Myanmarese anti-coup demonstrators staged rallies on Monday, coinciding with a national festival honoring fallen freedom heroes, including the father of the country’s jailed elected leader Aung San Suu Kyi.
Hundreds of people have been slain as the army suppressed street rallies and clashed with newly formed people’s militias since the military seized power on Feb. 1 and detained Suu Kyi and other key members of her party.
Military authorities in Yangon performed a closely controlled Martyrs’ Day ceremony at a tomb dedicated to Suu Kyi’s father, Aung San, a national hero who was slain alongside members of his cabinet on July 19, 1947.
At 10:37 a.m., drivers in Yangon blasted their horns, as is customary to commemorate the assassination of Myanmar’s independence leaders.
Suu Kyi placed a wreath at the same ceremony last year, but only a few relatives were present this year. The military-appointed Minister of Religious Affairs and Culture, Ko Ko, was also present.

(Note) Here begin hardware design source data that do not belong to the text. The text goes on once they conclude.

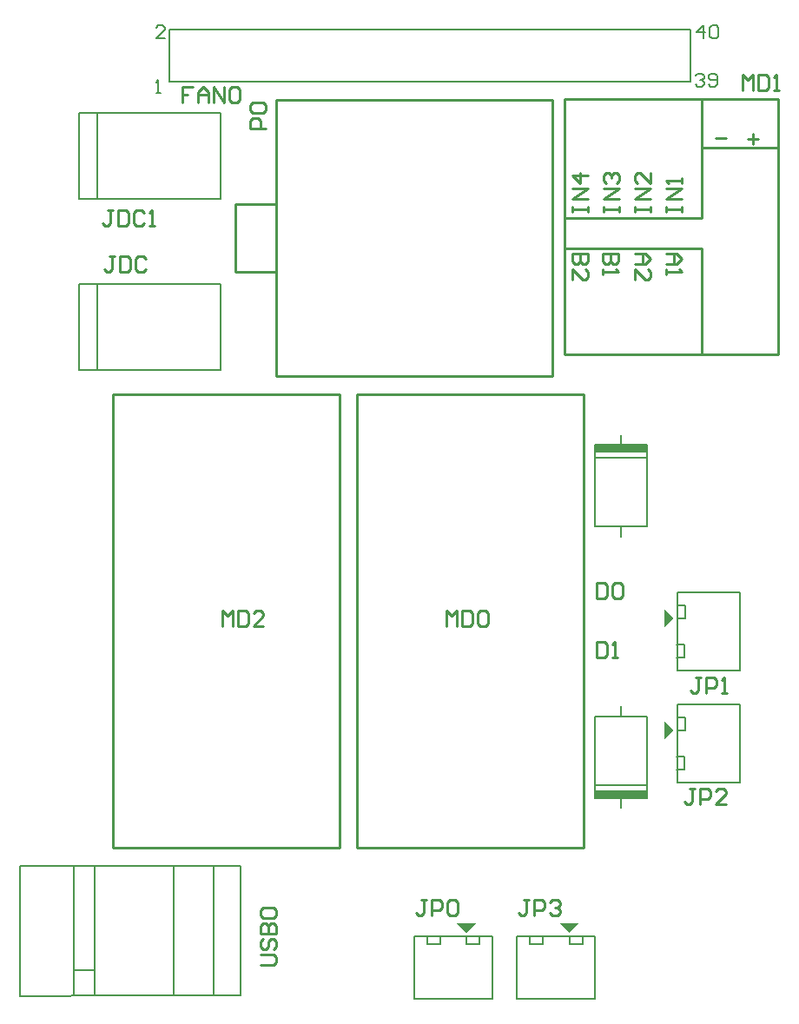
<source format=gto>
G04*
G04 #@! TF.GenerationSoftware,Altium Limited,Altium Designer,19.0.4 (130)*
G04*
G04 Layer_Color=65535*
%FSTAX24Y24*%
%MOIN*%
G70*
G01*
G75*
%ADD10C,0.0100*%
%ADD11C,0.0070*%
%ADD12C,0.0079*%
%ADD13C,0.0080*%
%ADD14R,0.2000X0.0300*%
G36*
X024555Y015295D02*
X023845D01*
X024195Y014945D01*
Y014935D01*
X024555Y015295D01*
D02*
G37*
G36*
X028506D02*
X027796D01*
X028146Y014945D01*
Y014935D01*
X028506Y015295D01*
D02*
G37*
G36*
X031799Y023055D02*
Y022345D01*
X032149Y022695D01*
X032159D01*
X031799Y023055D01*
D02*
G37*
G36*
Y027355D02*
Y026645D01*
X032149Y026995D01*
X032159D01*
X031799Y027355D01*
D02*
G37*
D10*
X027509Y04691D02*
X02751D01*
X027509Y03629D02*
X02751D01*
Y04691D01*
X01747Y03629D02*
X02751D01*
X01749Y04691D02*
X02751D01*
X016889Y03629D02*
X01747D01*
X016889Y04691D02*
X01749D01*
X016889Y03629D02*
Y04691D01*
X01535Y0403D02*
Y0416D01*
Y0429D01*
Y0403D02*
X016889D01*
X01535Y0429D02*
X016889D01*
X019999Y01818D02*
Y035582D01*
X0287D01*
Y01818D02*
Y035582D01*
X019999Y01818D02*
X0287D01*
X010649D02*
X01935D01*
Y035582D01*
X010649D02*
X01935D01*
X010649Y01818D02*
Y035582D01*
X033236Y037114D02*
Y041184D01*
X027986D02*
X033236D01*
X027986Y042364D02*
X033236D01*
Y045064D01*
X036186D01*
X033236D02*
Y046914D01*
X027986D02*
X036186D01*
X027986Y037114D02*
Y046914D01*
X036186Y037114D02*
Y046914D01*
X027986Y037114D02*
X036186D01*
X028856Y040994D02*
X028256D01*
Y040694D01*
X028356Y040594D01*
X028456D01*
X028556Y040694D01*
Y040994D01*
Y040694D01*
X028656Y040594D01*
X028756D01*
X028856Y040694D01*
Y040994D01*
X028256Y039995D02*
Y040395D01*
X028656Y039995D01*
X028756D01*
X028856Y040095D01*
Y040295D01*
X028756Y040395D01*
X030046Y040994D02*
X029446D01*
Y040694D01*
X029546Y040594D01*
X029646D01*
X029746Y040694D01*
Y040994D01*
Y040694D01*
X029846Y040594D01*
X029946D01*
X030046Y040694D01*
Y040994D01*
X029446Y040395D02*
Y040195D01*
Y040295D01*
X030046D01*
X029946Y040395D01*
X030676Y040994D02*
X031076D01*
X031276Y040794D01*
X031076Y040594D01*
X030676D01*
X030976D01*
Y040994D01*
X030676Y039995D02*
Y040395D01*
X031076Y039995D01*
X031176D01*
X031276Y040095D01*
Y040295D01*
X031176Y040395D01*
X031856Y040994D02*
X032256D01*
X032456Y040794D01*
X032256Y040594D01*
X031856D01*
X032156D01*
Y040994D01*
X031856Y040395D02*
Y040195D01*
Y040295D01*
X032456D01*
X032356Y040395D01*
X028276Y042604D02*
Y042804D01*
Y042704D01*
X028876D01*
Y042604D01*
Y042804D01*
Y043104D02*
X028276D01*
X028876Y043504D01*
X028276D01*
X028876Y044004D02*
X028276D01*
X028576Y043704D01*
Y044104D01*
X029456Y042604D02*
Y042804D01*
Y042704D01*
X030056D01*
Y042604D01*
Y042804D01*
Y043104D02*
X029456D01*
X030056Y043504D01*
X029456D01*
X029556Y043704D02*
X029456Y043804D01*
Y044004D01*
X029556Y044104D01*
X029656D01*
X029756Y044004D01*
Y043904D01*
Y044004D01*
X029856Y044104D01*
X029956D01*
X030056Y044004D01*
Y043804D01*
X029956Y043704D01*
X030686Y042604D02*
Y042804D01*
Y042704D01*
X031286D01*
Y042604D01*
Y042804D01*
Y043104D02*
X030686D01*
X031286Y043504D01*
X030686D01*
X031286Y044104D02*
Y043704D01*
X030886Y044104D01*
X030786D01*
X030686Y044004D01*
Y043804D01*
X030786Y043704D01*
X031876Y042604D02*
Y042804D01*
Y042704D01*
X032476D01*
Y042604D01*
Y042804D01*
Y043104D02*
X031876D01*
X032476Y043504D01*
X031876D01*
X032476Y043704D02*
Y043904D01*
Y043804D01*
X031876D01*
X031976Y043704D01*
X033776Y045434D02*
X034176D01*
X034996Y045394D02*
X035396D01*
X035196Y045594D02*
Y045194D01*
X0137Y047411D02*
X0133D01*
Y047111D01*
X0135D01*
X0133D01*
Y046811D01*
X0139D02*
Y047211D01*
X0141Y047411D01*
X0143Y047211D01*
Y046811D01*
Y047111D01*
X0139D01*
X0145Y046811D02*
Y047411D01*
X014899Y046811D01*
Y047411D01*
X015099Y047311D02*
X015199Y047411D01*
X015399D01*
X015499Y047311D01*
Y046911D01*
X015399Y046811D01*
X015199D01*
X015099Y046911D01*
Y047311D01*
X029195Y02611D02*
Y02551D01*
X029495D01*
X029595Y02561D01*
Y02601D01*
X029495Y02611D01*
X029195D01*
X029795Y02551D02*
X029995D01*
X029895D01*
Y02611D01*
X029795Y02601D01*
X0292Y02835D02*
Y02775D01*
X0295D01*
X0296Y02785D01*
Y02825D01*
X0295Y02835D01*
X0292D01*
X0298Y02825D02*
X0299Y02835D01*
X0301D01*
X0302Y02825D01*
Y02785D01*
X0301Y02775D01*
X0299D01*
X0298Y02785D01*
Y02825D01*
X02345Y0267D02*
Y0273D01*
X02365Y0271D01*
X02385Y0273D01*
Y0267D01*
X02405Y0273D02*
Y0267D01*
X02435D01*
X02445Y0268D01*
Y0272D01*
X02435Y0273D01*
X02405D01*
X02465Y0272D02*
X02475Y0273D01*
X02495D01*
X025049Y0272D01*
Y0268D01*
X02495Y0267D01*
X02475D01*
X02465Y0268D01*
Y0272D01*
X0163Y0137D02*
X0168D01*
X0169Y0138D01*
Y014D01*
X0168Y0141D01*
X0163D01*
X0164Y0147D02*
X0163Y0146D01*
Y0144D01*
X0164Y0143D01*
X0165D01*
X0166Y0144D01*
Y0146D01*
X0167Y0147D01*
X0168D01*
X0169Y0146D01*
Y0144D01*
X0168Y0143D01*
X0163Y0149D02*
X0169D01*
Y0152D01*
X0168Y015299D01*
X0167D01*
X0166Y0152D01*
Y0149D01*
Y0152D01*
X0165Y015299D01*
X0164D01*
X0163Y0152D01*
Y0149D01*
X0164Y015499D02*
X0163Y015599D01*
Y015799D01*
X0164Y015899D01*
X0168D01*
X0169Y015799D01*
Y015599D01*
X0168Y015499D01*
X0164D01*
X0165Y045797D02*
X0159D01*
Y046097D01*
X016Y046197D01*
X0162D01*
X0163Y046097D01*
Y045797D01*
X016Y046396D02*
X0159Y046496D01*
Y046696D01*
X016Y046796D01*
X0164D01*
X0165Y046696D01*
Y046496D01*
X0164Y046396D01*
X016D01*
X014822Y0267D02*
Y0273D01*
X015022Y0271D01*
X015222Y0273D01*
Y0267D01*
X015422Y0273D02*
Y0267D01*
X015722D01*
X015822Y0268D01*
Y0272D01*
X015722Y0273D01*
X015422D01*
X016421Y0267D02*
X016022D01*
X016421Y0271D01*
Y0272D01*
X016321Y0273D01*
X016122D01*
X016022Y0272D01*
X02661Y01619D02*
X026411D01*
X02651D01*
Y01569D01*
X026411Y01559D01*
X026311D01*
X026211Y01569D01*
X02681Y01559D02*
Y01619D01*
X02711D01*
X02721Y01609D01*
Y01589D01*
X02711Y01579D01*
X02681D01*
X02741Y01609D02*
X02751Y01619D01*
X02771D01*
X02781Y01609D01*
Y01599D01*
X02771Y01589D01*
X02761D01*
X02771D01*
X02781Y01579D01*
Y01569D01*
X02771Y01559D01*
X02751D01*
X02741Y01569D01*
X01065Y04265D02*
X01045D01*
X01055D01*
Y04215D01*
X01045Y04205D01*
X01035D01*
X01025Y04215D01*
X01085Y04265D02*
Y04205D01*
X01115D01*
X01125Y04215D01*
Y04255D01*
X01115Y04265D01*
X01085D01*
X011849Y04255D02*
X01175Y04265D01*
X01155D01*
X01145Y04255D01*
Y04215D01*
X01155Y04205D01*
X01175D01*
X011849Y04215D01*
X012049Y04205D02*
X012249D01*
X012149D01*
Y04265D01*
X012049Y04255D01*
X034791Y047264D02*
Y047864D01*
X03499Y047664D01*
X03519Y047864D01*
Y047264D01*
X03539Y047864D02*
Y047264D01*
X03569D01*
X03579Y047364D01*
Y047764D01*
X03569Y047864D01*
X03539D01*
X03599Y047264D02*
X03619D01*
X03609D01*
Y047864D01*
X03599Y047764D01*
X032984Y02045D02*
X032784D01*
X032884D01*
Y01995D01*
X032784Y01985D01*
X032684D01*
X032584Y01995D01*
X033184Y01985D02*
Y02045D01*
X033484D01*
X033584Y02035D01*
Y02015D01*
X033484Y02005D01*
X033184D01*
X034184Y01985D02*
X033784D01*
X034184Y02025D01*
Y02035D01*
X034084Y02045D01*
X033884D01*
X033784Y02035D01*
X03319Y02472D02*
X03299D01*
X03309D01*
Y02422D01*
X03299Y02412D01*
X03289D01*
X03279Y02422D01*
X03339Y02412D02*
Y02472D01*
X03369D01*
X03379Y02462D01*
Y02442D01*
X03369Y02432D01*
X03339D01*
X03399Y02412D02*
X034189D01*
X03409D01*
Y02472D01*
X03399Y02462D01*
X02266Y0162D02*
X02246D01*
X02256D01*
Y0157D01*
X02246Y0156D01*
X02236D01*
X02226Y0157D01*
X02286Y0156D02*
Y0162D01*
X02316D01*
X02326Y0161D01*
Y0159D01*
X02316Y0158D01*
X02286D01*
X02346Y0161D02*
X02356Y0162D01*
X02376D01*
X023859Y0161D01*
Y0157D01*
X02376Y0156D01*
X02356D01*
X02346Y0157D01*
Y0161D01*
X0107Y04091D02*
X0105D01*
X0106D01*
Y04041D01*
X0105Y04031D01*
X0104D01*
X0103Y04041D01*
X0109Y04091D02*
Y04031D01*
X0112D01*
X0113Y04041D01*
Y04081D01*
X0112Y04091D01*
X0109D01*
X011899Y04081D02*
X0118Y04091D01*
X0116D01*
X0115Y04081D01*
Y04041D01*
X0116Y04031D01*
X0118D01*
X011899Y04041D01*
D11*
X02916Y033152D02*
X03115D01*
Y030522D02*
Y033662D01*
X02915Y030522D02*
X03115D01*
X02915D02*
Y033662D01*
X03115D01*
X03015Y030142D02*
Y030522D01*
Y033662D02*
Y034042D01*
Y033662D02*
X03061D01*
X02971D02*
X03015D01*
X029125Y02061D02*
X031115D01*
X029125Y0201D02*
Y02324D01*
X031125D01*
Y0201D02*
Y02324D01*
X029125Y0201D02*
X031125D01*
X030125Y02324D02*
Y02362D01*
Y01972D02*
Y0201D01*
X029665D02*
X030125D01*
X030565D01*
X00913Y01351D02*
X00993D01*
X00707Y01751D02*
X01554D01*
Y01252D02*
Y01751D01*
X00707Y0125D02*
Y01751D01*
Y0125D02*
X011Y01252D01*
X01554D01*
X00993D02*
Y01751D01*
X01449Y01253D02*
Y01752D01*
X01297Y01252D02*
Y01751D01*
X00913Y01252D02*
Y01751D01*
X032294Y028D02*
X034694D01*
X032294Y025D02*
Y028D01*
Y025D02*
X034694D01*
Y028D01*
X032304Y02751D02*
X032604D01*
Y02701D02*
Y02751D01*
X032304Y02701D02*
X032604D01*
X032284Y02599D02*
X032584D01*
Y02549D02*
Y02599D01*
X032284Y02549D02*
X032584D01*
X032294Y0237D02*
X034694D01*
X032294Y0207D02*
Y0237D01*
Y0207D02*
X034694D01*
Y0237D01*
X032304Y02321D02*
X032604D01*
Y02271D02*
Y02321D01*
X032304Y02271D02*
X032604D01*
X032284Y02169D02*
X032584D01*
Y02119D02*
Y02169D01*
X032284Y02119D02*
X032584D01*
X010022Y0431D02*
Y0464D01*
X009322Y0431D02*
X014772D01*
X009322Y0464D02*
X014772D01*
Y0431D02*
Y0464D01*
X009322Y0431D02*
Y0464D01*
X026641Y01451D02*
Y01481D01*
Y01451D02*
X027141D01*
Y01481D01*
X028161Y01449D02*
Y01479D01*
Y01449D02*
X028661D01*
Y01479D01*
X026151Y0124D02*
X029151D01*
X026151D02*
Y0148D01*
X029151D01*
Y0124D02*
Y0148D01*
X009322Y036516D02*
Y039816D01*
X014772Y036516D02*
Y039816D01*
X009322D02*
X014772D01*
X009322Y036516D02*
X014772D01*
X010022D02*
Y039816D01*
X02269Y01451D02*
Y01481D01*
Y01451D02*
X02319D01*
Y01481D01*
X02421Y01449D02*
Y01479D01*
Y01449D02*
X02471D01*
Y01479D01*
X0222Y0124D02*
X0252D01*
X0222D02*
Y0148D01*
X0252D01*
Y0124D02*
Y0148D01*
D12*
X032795Y0476D02*
Y0496D01*
X012795Y0476D02*
Y0496D01*
X032795D01*
X012795Y0476D02*
X032795D01*
D13*
X033Y047817D02*
X033083Y0479D01*
X03325D01*
X033333Y047817D01*
Y047733D01*
X03325Y04765D01*
X033167D01*
X03325D01*
X033333Y047567D01*
Y047483D01*
X03325Y0474D01*
X033083D01*
X033Y047483D01*
X0335D02*
X033583Y0474D01*
X03375D01*
X033833Y047483D01*
Y047817D01*
X03375Y0479D01*
X033583D01*
X0335Y047817D01*
Y047733D01*
X033583Y04765D01*
X033833D01*
X0333Y04925D02*
Y04975D01*
X03305Y0495D01*
X033383D01*
X03355Y049667D02*
X033633Y04975D01*
X0338D01*
X033883Y049667D01*
Y049333D01*
X0338Y04925D01*
X033633D01*
X03355Y049333D01*
Y049667D01*
X012629Y04925D02*
X012295D01*
X012629Y049583D01*
Y049667D01*
X012545Y04975D01*
X012379D01*
X012295Y049667D01*
Y04715D02*
X012462D01*
X012379D01*
Y04765D01*
X012295Y047567D01*
D14*
X03015Y033492D02*
D03*
X030125Y02027D02*
D03*
M02*

</source>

In Monywa, west of the city of Mandalay, anti-junta demonstrators held a march where they chanted “Martyrs never die. We are going to wash our feet with the blood of war dogs”, in a reference to soldiers, photographs on social media showed.
Meanwhile, in Meiktila in central Myanmar protesters held a banner in front of the Martyrs’ Day memorial paying tribute to four other “martyrs” who had died in their district during recent demonstrations against the coup.
Security forces have killed at least 914 people since the coup, according to the Assistance Association for Political Prisoners, an activists’ group. The junta has disputed the figure and said many soldiers have also been killed.
The military justified its coup by accusing Suu Kyi’s National League for Democracy party of manipulating the vote to obtain a landslide victory in last November’s election, though the electoral commission at that time rejected its complaints.
Suu Kyi is on trial in the capital Naypyitaw over charges that include illegal importation and possession of walkie-talkie radios and violating coronavirus protocols.
She is also charged in a Yangon court, accused of unspecified breaches of the Official Secrets Act, punishable by a maximum of 14 years in jail, and faces charges in Mandalay.
Her legal team rejects all of the charges.